I wanted to make it as simple as I could with respect to light consequence. So I started with preparing geo that can actually be a source of light like chandelier and candles. 

There are also 2 additional lights behind the camera, the one is from a door that was opened by Corvo before he entered to the room and the other one is just a simple warm fill light.

I am not fully happy with the lighting result. I feel like I am missing a lot of detail and story because of lighting. I should study references much more before I went into light blocking.

Render

I have used V-Ray RT for this one. It is amazing how optimized it is in 3.5 version. I wanted to test new features. The main advantage of GPU is how fast you can achieve results and that there is basically no settings to change. V-Ray RT gives you very good quality and optimized settings out of the box. You can do all the materials without turning off your render and it will update fairly quick. My GTX 1060 (notebook version) rendered this scene in 2 hours for 2000×1175 and it took 500MB of VRAM. While it took 7 hours on CPU (i7-6700HQ) and 14GB of RAM. I know what you are thinking, how the heck did it take 14GB of RAM if almost all of the textures were procedural.

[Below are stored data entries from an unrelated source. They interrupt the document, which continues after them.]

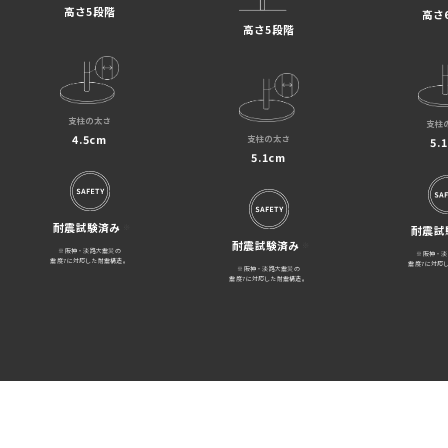
高さ5段階
高さ
高さ5段階
支柱の太さ
支柱
4.5cm
支柱の太さ
5.
5.1cm
耐震試験済み
※
耐震試
耐震試験済み
※
※阪神・淡路大震災の
※阪神・淡
震度7に対応した耐震構造。
震度7に対応
※阪神・淡路大震災の
震度7に対応した耐震構造。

But like I said earlier, I wanted to test new features, so I baked all procedural textures into 4k, plugged them to TriplanarTex, just to see how it will work (on-demand textures). Changed the scale of the textures to match previous render and I made the test. About Adaptive light, the time went from 2.5 hours to 2 hours just by simply changing from full evaluation. The results were a little bit different, but I was able to fix that in comp. Next time you want to do some render with V-Ray, definitely check RT!

Challenges

The biggest problem was that I had too many ideas. But there is more. I started doing light before all of the aspects were clear to me, I also made a mistake of starting to fix things in comp to early. After few days it was pretty hard to overcome those problems. I should just go back to lighting, and to shot composition, by making it more dynamic. The main character is too static. I wanted to make him more like a human and just to give a little bit more life to him but unfortunately Im not an animator. I didn’t know how to do it properly. Also my shot composition just killed all the models and shaders I invested most time in. I would like to go back to this scene and give it a try again.

About the production tips. Take your time and prepare a really good base for the shot composition. Think about a render like about a photograph. Remember that lighting can change the appearance of every shot, making it agressive, calm or interesting. Keep in mind that adding movement will help your render, even if the frame is static. Add life, proper atmosphere and some story to your renders, it will give you an awesome boost to the final result.

Thank you very much for having me here, and for reading. Take care!